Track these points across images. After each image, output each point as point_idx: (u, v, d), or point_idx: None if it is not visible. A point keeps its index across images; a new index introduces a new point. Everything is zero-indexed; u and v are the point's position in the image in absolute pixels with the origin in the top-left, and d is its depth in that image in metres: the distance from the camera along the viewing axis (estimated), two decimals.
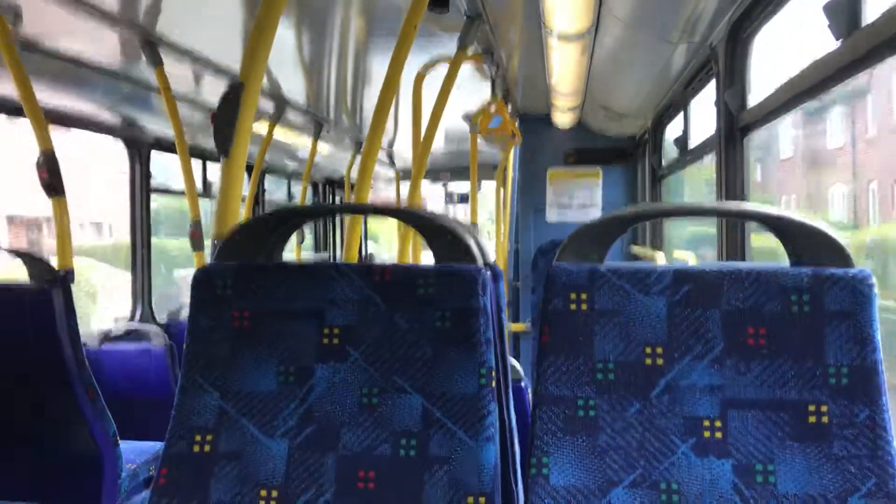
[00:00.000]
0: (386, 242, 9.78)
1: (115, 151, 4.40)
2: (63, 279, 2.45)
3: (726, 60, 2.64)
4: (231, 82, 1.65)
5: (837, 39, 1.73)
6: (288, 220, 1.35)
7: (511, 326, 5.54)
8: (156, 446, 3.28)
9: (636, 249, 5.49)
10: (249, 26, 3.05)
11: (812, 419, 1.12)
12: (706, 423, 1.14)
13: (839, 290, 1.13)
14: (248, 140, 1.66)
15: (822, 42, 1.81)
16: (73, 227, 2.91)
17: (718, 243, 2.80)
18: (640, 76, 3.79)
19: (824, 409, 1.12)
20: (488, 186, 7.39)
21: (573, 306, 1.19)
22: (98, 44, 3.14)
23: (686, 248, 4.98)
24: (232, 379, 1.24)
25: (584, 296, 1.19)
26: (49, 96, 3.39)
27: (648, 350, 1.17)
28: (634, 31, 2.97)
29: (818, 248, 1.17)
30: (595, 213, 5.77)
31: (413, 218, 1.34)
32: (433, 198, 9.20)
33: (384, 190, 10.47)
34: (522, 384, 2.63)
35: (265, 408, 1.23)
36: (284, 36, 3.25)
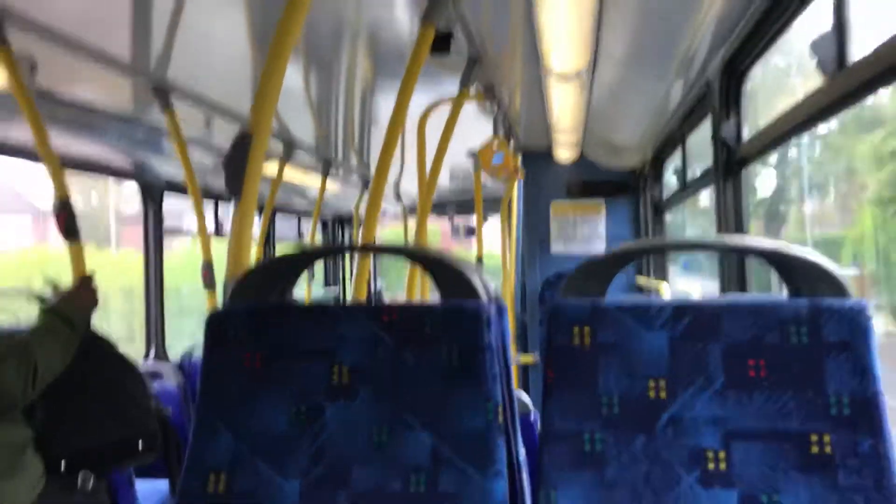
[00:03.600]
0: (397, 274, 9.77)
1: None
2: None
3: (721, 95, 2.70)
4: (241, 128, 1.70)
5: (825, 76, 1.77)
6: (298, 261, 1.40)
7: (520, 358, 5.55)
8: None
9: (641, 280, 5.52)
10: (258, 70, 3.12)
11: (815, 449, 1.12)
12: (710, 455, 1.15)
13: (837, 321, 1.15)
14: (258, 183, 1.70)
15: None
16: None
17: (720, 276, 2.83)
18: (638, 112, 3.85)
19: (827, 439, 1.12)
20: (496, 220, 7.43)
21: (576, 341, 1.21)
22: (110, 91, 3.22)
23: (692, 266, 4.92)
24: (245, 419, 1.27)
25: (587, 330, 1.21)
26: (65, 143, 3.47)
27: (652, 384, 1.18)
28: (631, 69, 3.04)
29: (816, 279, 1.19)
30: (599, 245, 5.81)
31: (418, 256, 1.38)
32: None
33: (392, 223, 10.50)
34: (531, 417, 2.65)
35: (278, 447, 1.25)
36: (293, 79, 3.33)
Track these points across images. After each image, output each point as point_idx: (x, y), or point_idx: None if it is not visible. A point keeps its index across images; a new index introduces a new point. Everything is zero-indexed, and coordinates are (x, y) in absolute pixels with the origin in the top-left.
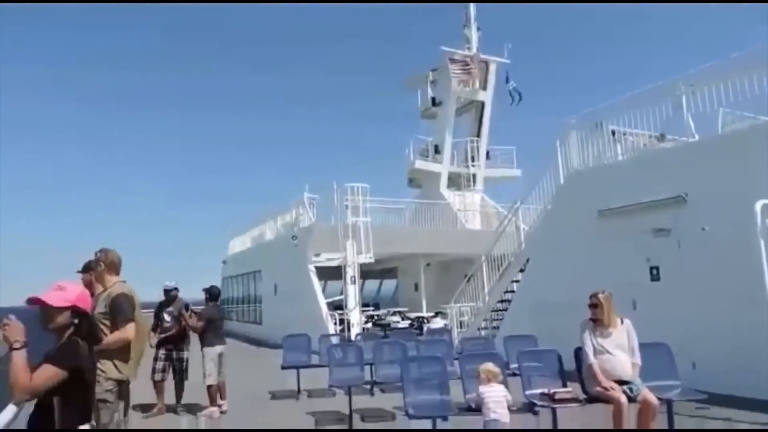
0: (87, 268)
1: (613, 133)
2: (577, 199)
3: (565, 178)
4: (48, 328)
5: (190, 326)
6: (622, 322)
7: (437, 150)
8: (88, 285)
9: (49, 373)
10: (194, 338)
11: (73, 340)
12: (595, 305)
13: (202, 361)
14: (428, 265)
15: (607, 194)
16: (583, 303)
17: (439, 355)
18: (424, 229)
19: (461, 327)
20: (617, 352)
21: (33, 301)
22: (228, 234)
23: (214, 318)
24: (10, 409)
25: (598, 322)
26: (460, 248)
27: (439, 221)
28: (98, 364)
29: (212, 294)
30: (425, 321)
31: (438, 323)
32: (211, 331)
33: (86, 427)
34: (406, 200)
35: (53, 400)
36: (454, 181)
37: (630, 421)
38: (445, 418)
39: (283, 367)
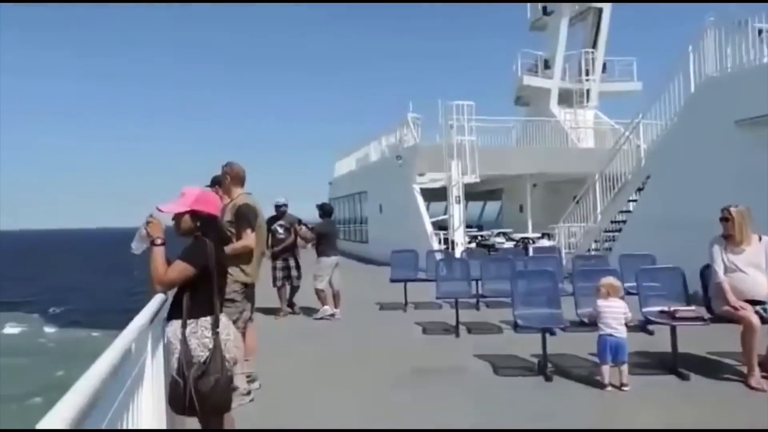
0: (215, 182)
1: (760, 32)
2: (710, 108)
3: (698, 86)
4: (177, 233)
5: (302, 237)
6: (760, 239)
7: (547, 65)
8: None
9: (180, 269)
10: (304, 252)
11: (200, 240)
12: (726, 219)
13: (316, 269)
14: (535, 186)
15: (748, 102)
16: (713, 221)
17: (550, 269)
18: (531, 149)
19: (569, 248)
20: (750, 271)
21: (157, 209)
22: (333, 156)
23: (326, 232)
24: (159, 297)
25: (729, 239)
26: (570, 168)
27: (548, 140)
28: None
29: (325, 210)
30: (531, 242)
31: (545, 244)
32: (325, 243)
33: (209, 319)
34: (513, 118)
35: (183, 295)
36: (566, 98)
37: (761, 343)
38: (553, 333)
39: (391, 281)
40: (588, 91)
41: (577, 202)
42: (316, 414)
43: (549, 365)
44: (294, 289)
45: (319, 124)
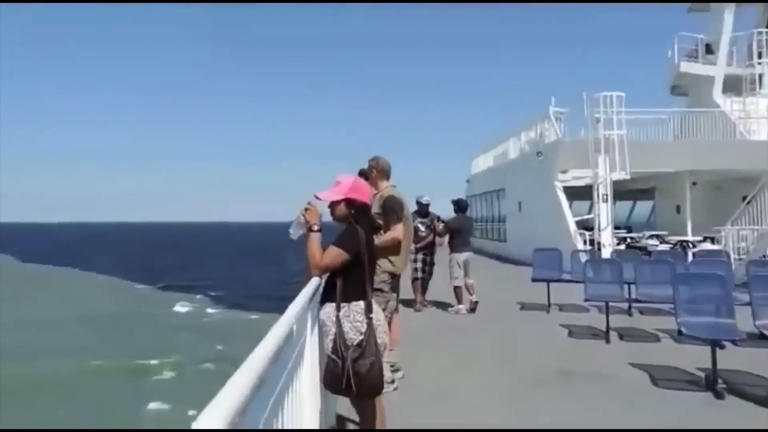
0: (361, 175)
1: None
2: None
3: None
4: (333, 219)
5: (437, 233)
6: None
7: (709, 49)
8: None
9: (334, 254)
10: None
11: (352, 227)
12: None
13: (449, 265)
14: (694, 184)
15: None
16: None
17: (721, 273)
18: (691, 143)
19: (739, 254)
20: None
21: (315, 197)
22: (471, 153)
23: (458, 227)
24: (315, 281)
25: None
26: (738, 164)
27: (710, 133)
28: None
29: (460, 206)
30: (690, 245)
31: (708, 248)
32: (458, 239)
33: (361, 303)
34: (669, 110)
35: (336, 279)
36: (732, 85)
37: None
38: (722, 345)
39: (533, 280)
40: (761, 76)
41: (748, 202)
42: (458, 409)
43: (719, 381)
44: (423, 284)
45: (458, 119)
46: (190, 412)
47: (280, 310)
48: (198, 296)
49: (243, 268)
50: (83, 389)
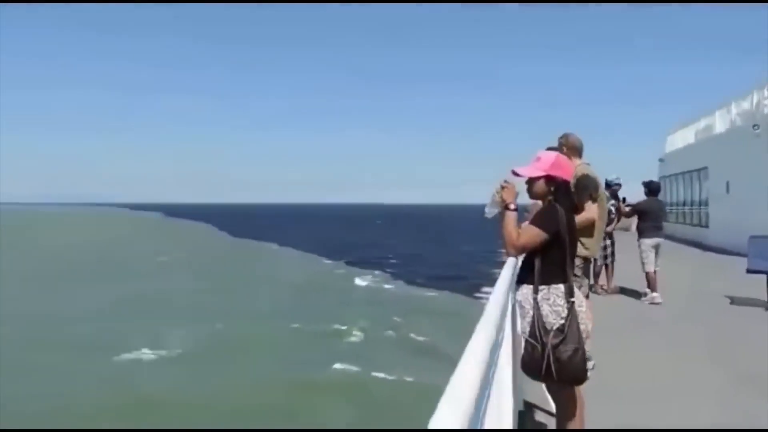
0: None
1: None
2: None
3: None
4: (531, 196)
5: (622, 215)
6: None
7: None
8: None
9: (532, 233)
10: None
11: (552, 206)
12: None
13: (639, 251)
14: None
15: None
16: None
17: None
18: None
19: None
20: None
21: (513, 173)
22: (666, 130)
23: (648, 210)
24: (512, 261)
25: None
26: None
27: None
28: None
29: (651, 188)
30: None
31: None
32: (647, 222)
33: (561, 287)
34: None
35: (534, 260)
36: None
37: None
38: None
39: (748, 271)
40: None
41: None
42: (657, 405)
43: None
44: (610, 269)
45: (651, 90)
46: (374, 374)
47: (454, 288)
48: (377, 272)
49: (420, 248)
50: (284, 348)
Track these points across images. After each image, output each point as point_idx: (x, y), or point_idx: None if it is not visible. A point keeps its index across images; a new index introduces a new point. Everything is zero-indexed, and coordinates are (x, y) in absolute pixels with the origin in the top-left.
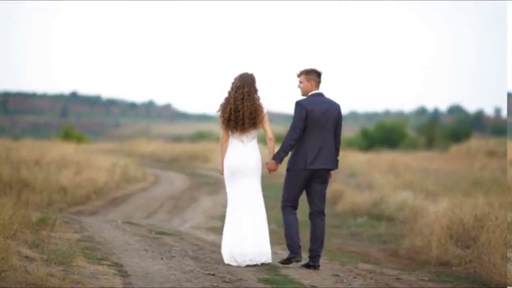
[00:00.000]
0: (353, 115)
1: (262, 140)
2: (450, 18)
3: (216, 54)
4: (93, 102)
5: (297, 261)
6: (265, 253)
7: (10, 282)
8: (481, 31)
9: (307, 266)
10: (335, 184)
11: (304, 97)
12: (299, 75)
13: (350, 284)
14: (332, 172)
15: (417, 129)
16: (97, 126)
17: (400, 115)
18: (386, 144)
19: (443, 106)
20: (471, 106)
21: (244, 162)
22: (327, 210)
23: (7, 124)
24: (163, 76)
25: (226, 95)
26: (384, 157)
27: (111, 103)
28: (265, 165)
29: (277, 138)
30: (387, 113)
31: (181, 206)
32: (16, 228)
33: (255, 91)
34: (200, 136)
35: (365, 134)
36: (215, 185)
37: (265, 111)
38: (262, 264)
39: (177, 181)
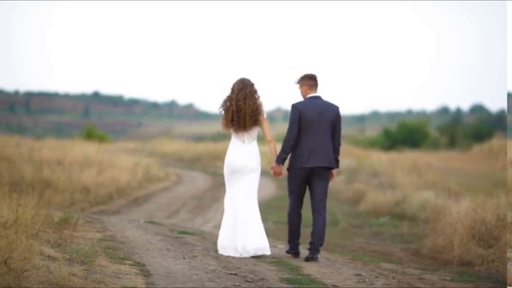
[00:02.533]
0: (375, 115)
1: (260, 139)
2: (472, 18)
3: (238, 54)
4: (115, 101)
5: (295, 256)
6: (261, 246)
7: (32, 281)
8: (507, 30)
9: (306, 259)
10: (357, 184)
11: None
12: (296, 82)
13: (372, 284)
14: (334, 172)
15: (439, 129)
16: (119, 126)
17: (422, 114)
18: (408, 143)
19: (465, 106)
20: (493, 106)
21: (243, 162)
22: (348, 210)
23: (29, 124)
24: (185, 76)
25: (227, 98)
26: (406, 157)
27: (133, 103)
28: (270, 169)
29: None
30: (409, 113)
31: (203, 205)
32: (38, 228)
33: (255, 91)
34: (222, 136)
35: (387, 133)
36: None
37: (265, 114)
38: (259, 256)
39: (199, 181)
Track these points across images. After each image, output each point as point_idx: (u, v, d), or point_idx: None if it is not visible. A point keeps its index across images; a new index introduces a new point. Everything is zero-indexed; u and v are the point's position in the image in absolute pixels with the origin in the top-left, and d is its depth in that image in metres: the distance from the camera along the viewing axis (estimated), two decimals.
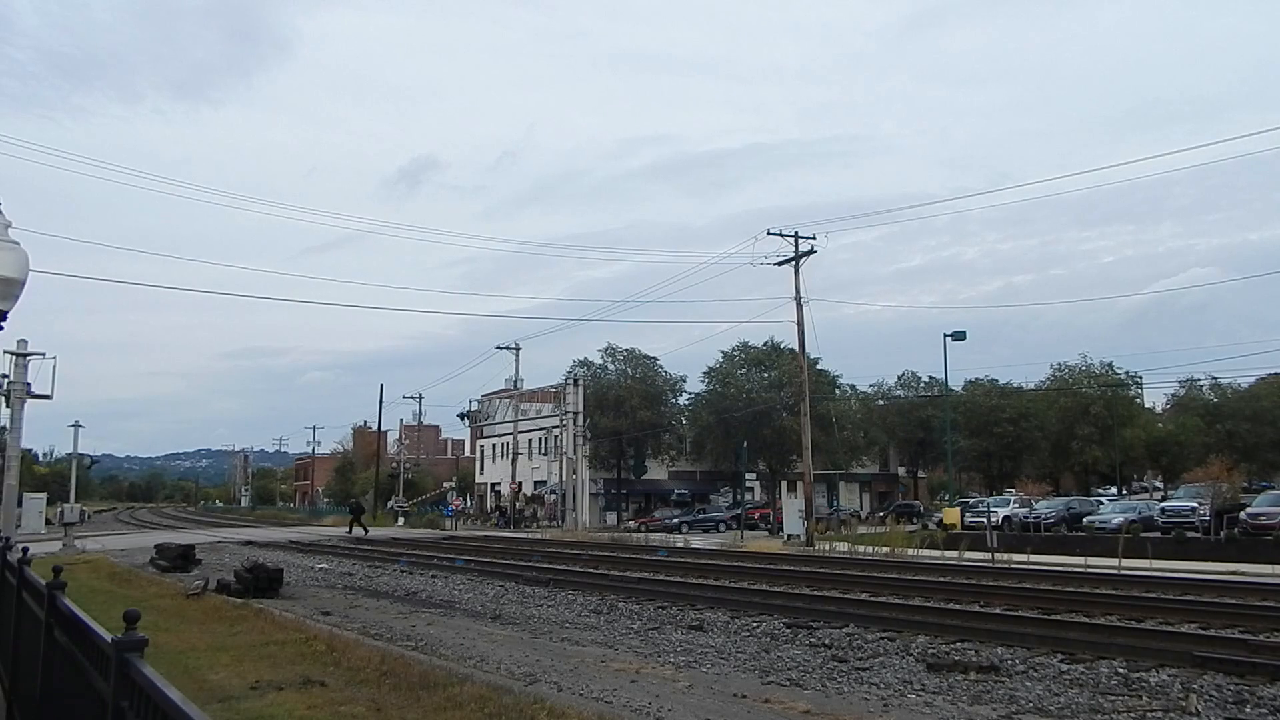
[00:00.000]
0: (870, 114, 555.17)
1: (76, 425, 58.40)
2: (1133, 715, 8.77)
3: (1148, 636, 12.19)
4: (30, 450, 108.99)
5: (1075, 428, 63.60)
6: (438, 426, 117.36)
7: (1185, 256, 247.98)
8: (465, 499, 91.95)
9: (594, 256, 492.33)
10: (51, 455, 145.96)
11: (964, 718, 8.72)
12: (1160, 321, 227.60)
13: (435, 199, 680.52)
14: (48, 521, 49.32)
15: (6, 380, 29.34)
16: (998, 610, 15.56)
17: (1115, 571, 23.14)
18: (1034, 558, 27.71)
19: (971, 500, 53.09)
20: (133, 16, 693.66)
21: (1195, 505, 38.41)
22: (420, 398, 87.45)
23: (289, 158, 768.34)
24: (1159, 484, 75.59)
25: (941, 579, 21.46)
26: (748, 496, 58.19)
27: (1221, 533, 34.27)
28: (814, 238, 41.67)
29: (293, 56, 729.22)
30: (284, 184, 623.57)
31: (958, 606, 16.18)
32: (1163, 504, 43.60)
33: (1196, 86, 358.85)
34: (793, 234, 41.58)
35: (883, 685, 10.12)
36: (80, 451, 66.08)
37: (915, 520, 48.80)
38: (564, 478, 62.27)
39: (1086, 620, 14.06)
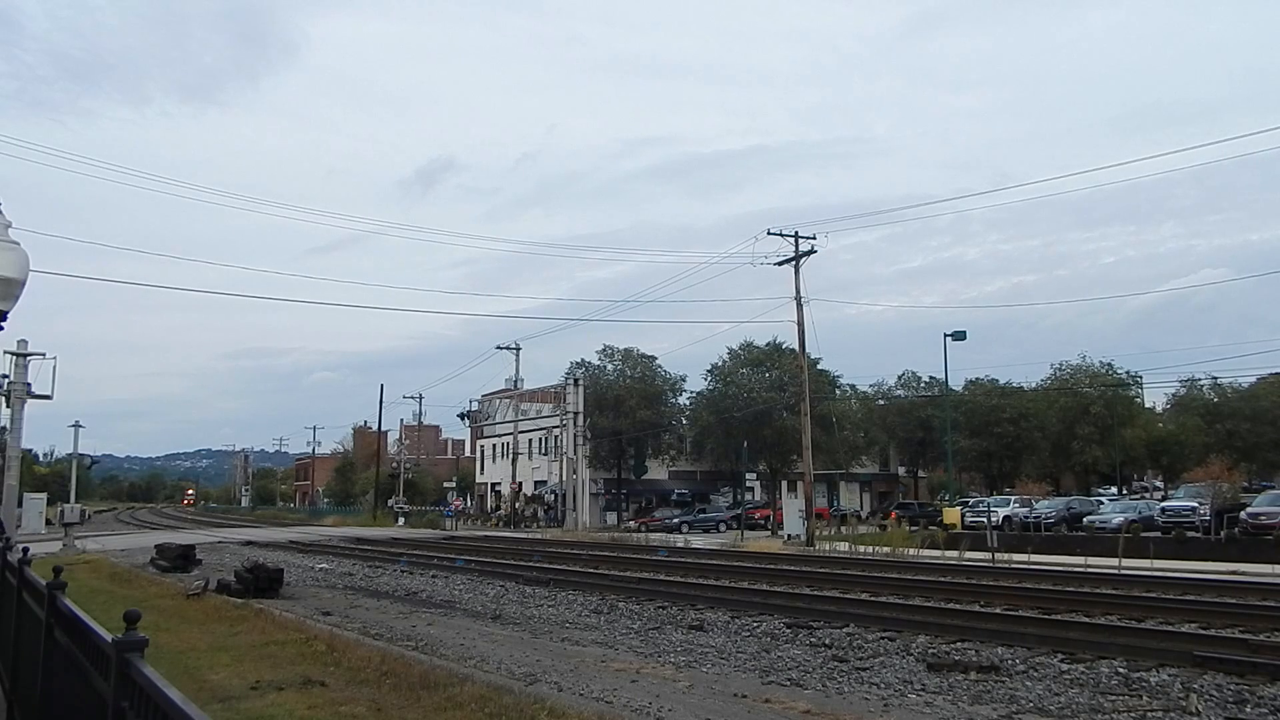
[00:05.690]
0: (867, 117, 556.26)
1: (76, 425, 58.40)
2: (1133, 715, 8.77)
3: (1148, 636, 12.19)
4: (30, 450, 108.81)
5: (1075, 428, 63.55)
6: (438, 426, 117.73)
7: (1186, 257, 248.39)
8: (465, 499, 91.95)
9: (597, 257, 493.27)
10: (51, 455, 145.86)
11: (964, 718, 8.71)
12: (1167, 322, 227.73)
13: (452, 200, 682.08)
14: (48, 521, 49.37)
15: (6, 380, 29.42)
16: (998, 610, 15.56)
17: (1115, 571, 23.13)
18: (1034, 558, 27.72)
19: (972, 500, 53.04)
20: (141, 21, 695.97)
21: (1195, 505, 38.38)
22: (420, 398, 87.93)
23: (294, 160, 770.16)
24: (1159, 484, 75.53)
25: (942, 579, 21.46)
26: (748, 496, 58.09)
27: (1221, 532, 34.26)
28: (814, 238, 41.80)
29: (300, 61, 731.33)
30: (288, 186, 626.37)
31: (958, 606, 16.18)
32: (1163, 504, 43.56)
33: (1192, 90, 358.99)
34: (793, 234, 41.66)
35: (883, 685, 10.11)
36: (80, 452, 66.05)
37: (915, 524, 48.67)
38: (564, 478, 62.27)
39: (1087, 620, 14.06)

******************************

◆ **WORK INSTRUCTION**:
Using only the listing above, restate exactly the lines from the line containing "17: (1115, 571, 23.14)" through the line containing "29: (293, 56, 729.22)", both included.

◆ **RESPONSE TO THE TASK**:
17: (1115, 571, 23.14)
18: (1034, 558, 27.71)
19: (971, 500, 53.09)
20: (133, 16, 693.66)
21: (1195, 505, 38.41)
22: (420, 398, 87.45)
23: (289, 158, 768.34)
24: (1159, 484, 75.59)
25: (941, 579, 21.46)
26: (748, 496, 58.19)
27: (1221, 533, 34.27)
28: (814, 238, 41.67)
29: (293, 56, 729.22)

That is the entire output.